Le paradoxe est que la victoire d’Obama va mettre celui-ci en position de force pour contraindre la droite à négocier un accord au terme duquel vont être accrues… les coupes dans les budgets sociaux ! La principale tâche des démocrates dans les mois qui viennent sera d’assouplir les résistances de ceux qui, dans leur propre camp, sont les plus farouchement opposés à cette option.
« Dès qu’un accord sera annoncé […] tout progressiste qui exprimera encore son opposition et soulignera qu’il s’agit d’une défaite sera mis à l’index et désigné comme idéologue et puriste, et comparé au Tea Party 2 pour son refus du compromis, et désigné avec mépris par des progressistes complaisants comme opposants marginaux d’extrême gauche. » (« Obama And Progressives : What Will Liberals Do With Their Big Election Victory ? », Glenn Greenwald, The Guardian, 7 novembre 2012.)
Lorsque l’accord sera signé au terme de concessions importantes de la part des démocrates, on célébrera la chose dans un grand élan de bipartisanisme, démocrates et républicains main dans la main, et tous ceux qui protesteront seront conviés à aller voir ailleurs – et on leur rappellera qu’il y aura une fois de plus d’importantes élections de mi-mandat en 2014, et ce sera reparti pour un tour, parce qu’il faudra absolument conserver le Sénat et reprendre la Chambre des représentants.
Bref, il y a toujours une élection pour justifier qu’on n’aille pas trop vite et trop loin.
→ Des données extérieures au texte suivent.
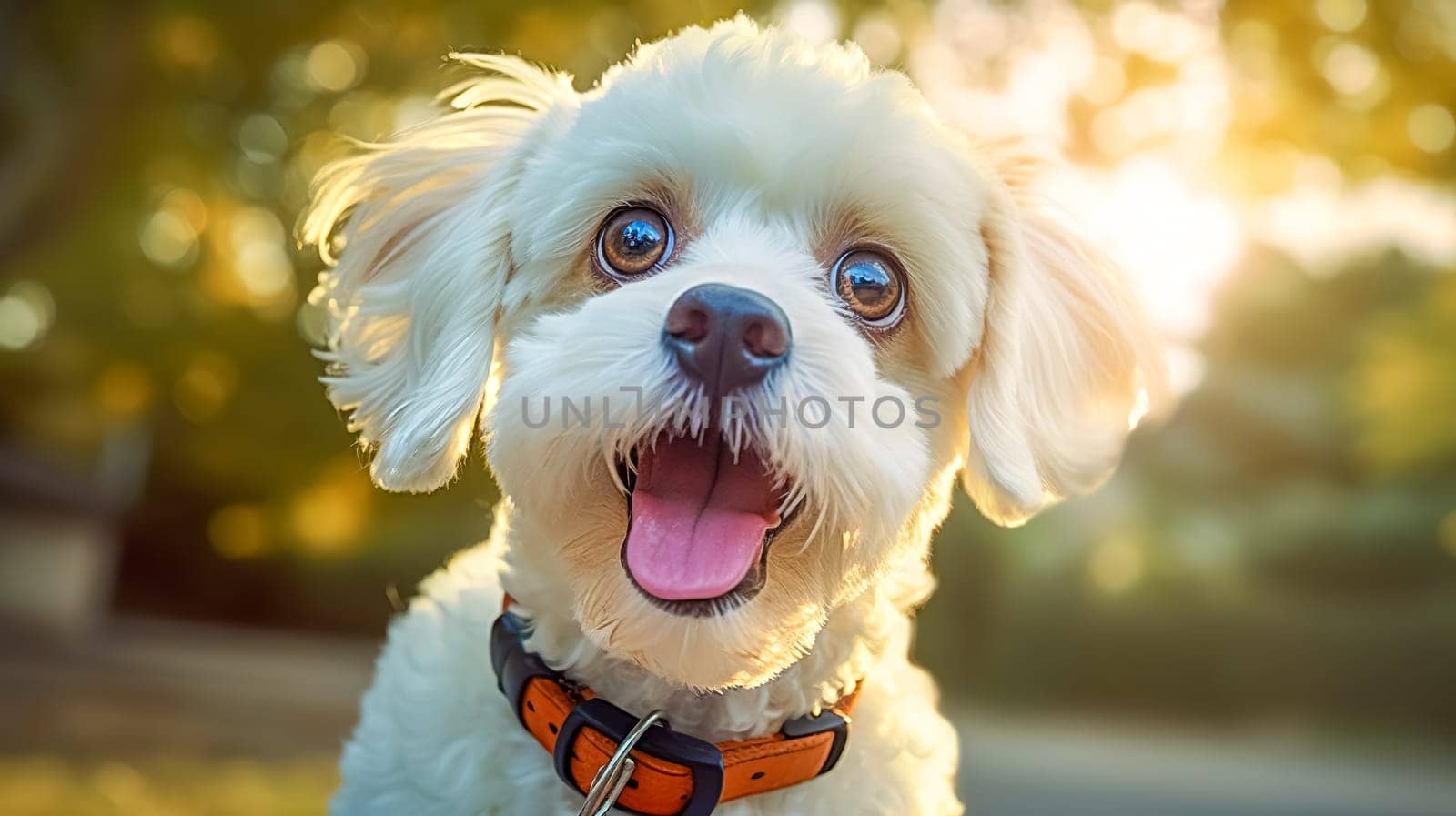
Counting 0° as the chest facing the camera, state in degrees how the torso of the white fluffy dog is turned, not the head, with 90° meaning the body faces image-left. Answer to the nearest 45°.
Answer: approximately 0°
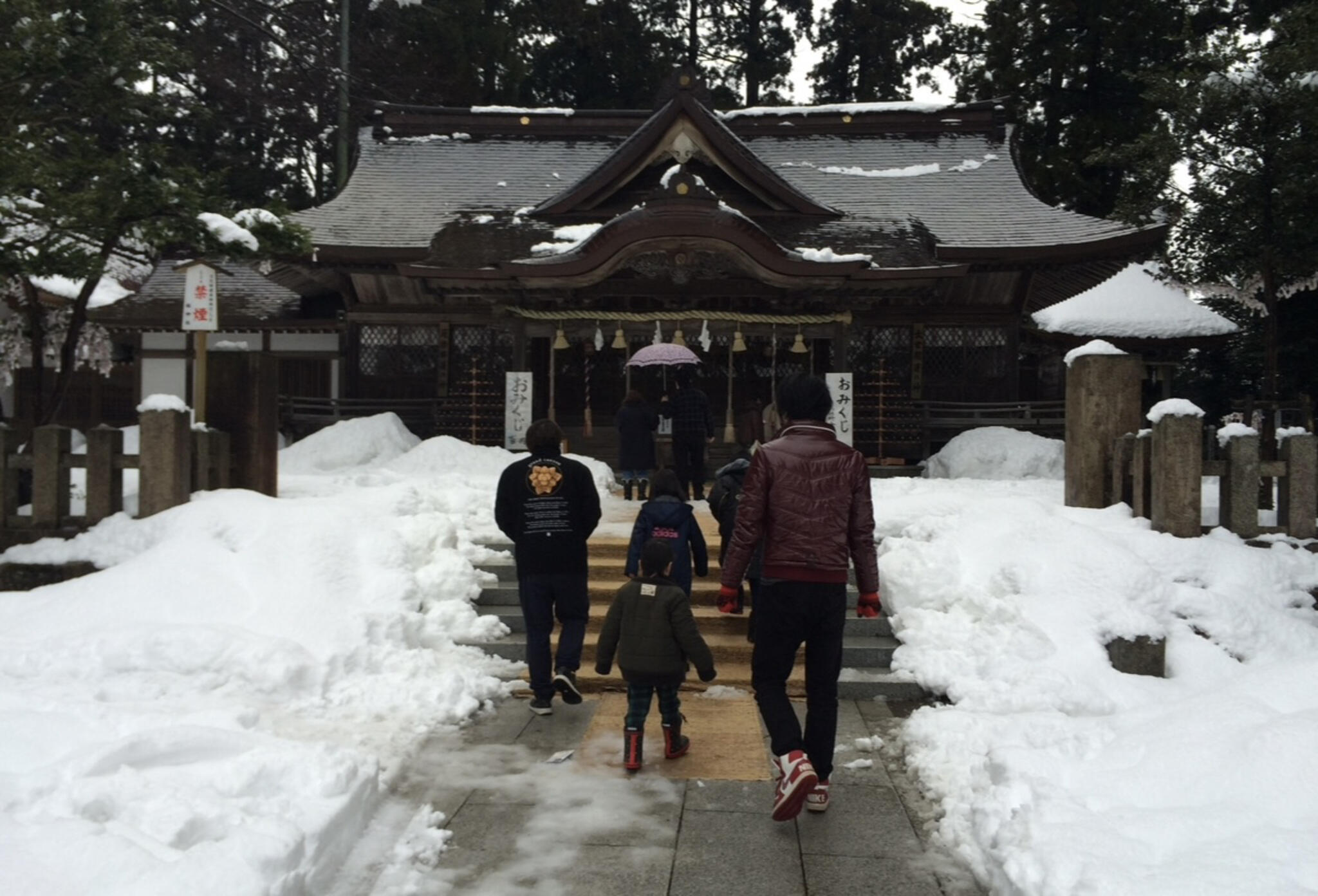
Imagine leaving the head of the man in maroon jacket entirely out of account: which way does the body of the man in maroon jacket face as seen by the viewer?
away from the camera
Avec les résultats de la récente élection on peut envisager deux schémas :
1. Enhardis par le succès et le mouvement évident de l’électorat dans leur direction, les démocrates vont réaliser que cette fois-ci c’est différent et qu’il faut reprendre le mouvement des réformes ;
2. Enivrés par l’amour et la gratitude envers Obama qui a vaincu le démon républicain, on suivra le superhéros où qu’il aille, avec plus de loyauté que jamais.
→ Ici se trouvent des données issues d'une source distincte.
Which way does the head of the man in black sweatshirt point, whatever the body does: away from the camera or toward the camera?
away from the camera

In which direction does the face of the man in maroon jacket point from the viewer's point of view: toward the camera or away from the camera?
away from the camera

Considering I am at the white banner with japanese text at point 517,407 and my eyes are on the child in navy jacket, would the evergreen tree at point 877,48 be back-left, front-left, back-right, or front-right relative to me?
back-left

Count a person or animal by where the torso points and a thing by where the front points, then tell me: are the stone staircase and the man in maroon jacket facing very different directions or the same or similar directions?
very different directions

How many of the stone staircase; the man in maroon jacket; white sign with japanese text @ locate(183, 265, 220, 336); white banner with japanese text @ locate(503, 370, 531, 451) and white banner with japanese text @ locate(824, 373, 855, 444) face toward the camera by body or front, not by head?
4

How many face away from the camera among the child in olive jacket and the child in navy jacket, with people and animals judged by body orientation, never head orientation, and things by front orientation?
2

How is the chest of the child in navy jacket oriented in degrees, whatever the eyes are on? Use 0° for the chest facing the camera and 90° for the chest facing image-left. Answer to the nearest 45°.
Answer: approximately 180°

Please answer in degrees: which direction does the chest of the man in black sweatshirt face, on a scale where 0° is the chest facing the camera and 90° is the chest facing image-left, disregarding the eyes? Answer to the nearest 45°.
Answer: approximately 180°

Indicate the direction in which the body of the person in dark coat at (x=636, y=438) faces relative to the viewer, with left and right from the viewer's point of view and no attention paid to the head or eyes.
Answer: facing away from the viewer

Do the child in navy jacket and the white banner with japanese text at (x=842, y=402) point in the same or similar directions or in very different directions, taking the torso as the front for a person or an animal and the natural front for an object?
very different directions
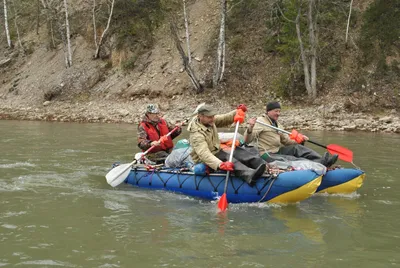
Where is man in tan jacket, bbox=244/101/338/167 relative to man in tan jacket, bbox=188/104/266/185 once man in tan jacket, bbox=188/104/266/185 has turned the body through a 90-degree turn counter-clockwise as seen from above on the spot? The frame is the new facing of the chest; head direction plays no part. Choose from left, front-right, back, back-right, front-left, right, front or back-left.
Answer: front

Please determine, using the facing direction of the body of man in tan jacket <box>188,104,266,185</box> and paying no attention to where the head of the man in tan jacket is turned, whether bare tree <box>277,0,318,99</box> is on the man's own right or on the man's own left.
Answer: on the man's own left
Il n’est pas nécessaire d’être devin pour savoir quelle option sera suivie : très faibles augmentations d’impôts pour les riches en échange de grosses coupes dans les budgets de protection sociale et de santé.
Et une semaine après l’ouragan Sandy, les quartiers pauvres de New York sont toujours privés d’eau, de chauffage, d’électricité. Les habitants de Tottenville, Staten Island, ont rebaptisé leur ville « Forgottenville » (Ville oubliée).
Youpee !
R. B.
1. Grand Old Party, le parti républicain.
2. Le « Tea Party » fait référence à un épisode de la fondation des États-Unis. La Boston Tea Party fut une révolte qui eut lieu à Boston, la capitale de la colonie de la baie du Massachusetts, contre le Parlement britannique en 1773. Les colons refusaient de payer des impôts et taxes s’ils n’étaient pas représentés dans les instances où ces impôts et taxes étaient votés. L’affaire commença quand des colons passèrent par-dessus bord une cargaison de thé d’un bateau dans le port de Boston. Les lettre TEA signifient également « Taxed Enough Already » (déjà suffisamment imposés). Le Tea Party est aujourd’hui un mouvement politique qui s’oppose à l’État fédéral et à ses impôts. Il apparut au début de la présidence Obama, dans le contexte de la crise économique de 2008-2010 liée à la crise financière. Le mouvement s’opposa aux dépenses gouvernementales faites sous l’administration Obama, tant celles qui soutiennent le système financier et la relance économique que celles qui fondent une protection sociale commune au niveau fédéral.